A person using more than Rs 3.75 per day on fuel to run the kitchen is doing well as per these figures. Forget about the price hike of fuel or sky-rocketing rents in the city. If anyone living in the city is spending over Rs 49.10 a month on rent and conveyance, he or she could miss out on the BPL category.

As for healthcare, Rs 39.70 per month is felt to be sufficient to stay healthy, believes the Planning Commission. On education, the plan panel feels those spending 99 paisa a day or Rs 29.60 a month in cities are doing well enough not to need any help.

Similarly, one could be considered to not be poor if he or she spends more than Rs 61.30 a month on clothing, Rs 9.6 on footwear and Rs 28.80 on other personal items. The monthly cut-off given by the Planning Commission before the apex court was broken down using the Consumer Price Index of Industrial Workers for 2010-11 and the break down given in Annexure E of the Tendulkar Report of expenditure calculated at 2004-05 prices.
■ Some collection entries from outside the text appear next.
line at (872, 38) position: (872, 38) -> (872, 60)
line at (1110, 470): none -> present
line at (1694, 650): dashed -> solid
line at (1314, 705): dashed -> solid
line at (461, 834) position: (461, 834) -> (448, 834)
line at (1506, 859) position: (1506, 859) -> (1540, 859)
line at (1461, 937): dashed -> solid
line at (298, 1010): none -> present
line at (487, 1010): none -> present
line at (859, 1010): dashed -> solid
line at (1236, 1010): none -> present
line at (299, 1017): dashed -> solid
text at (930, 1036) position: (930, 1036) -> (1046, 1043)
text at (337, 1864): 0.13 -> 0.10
The new tentative BPL criteria was worked out by the Planning Commission and approved by the Prime Minister’s office before the government’s affidavit was submitted before the Supreme Court. The plan panel said the final poverty line criteria would be available after the completion of the NSSO survey of 2011-12.

The Montek Singh Ahluwalia-headed planning commission had drawn flak from the apex court, which on May 14 took exception to the poverty line definition which initially said anyone spending more than Rs 20 in urban areas and Rs 15 in rural areas should not be considered poor. “The Planning Commission may revise the norms of per capita amount looking to the price index of May 2011 or any other subsequent dates,” the court had said. So, the planners have now given a revised figure of Rs 32 for urban areas and Rs 26 for poor areas.

In its affidavit, the planners have defended its definition of the poverty line and not revised the norms, but merely updated them with the CPI for the current year. The affidavit says, “The recommended poverty lines ensure the adequacy of actual private expenditure per capita near the poverty lines on food, education and health and the actual calories consumed are close to the revised calorie intake norm for urban areas and higher than the norm in rural areas.”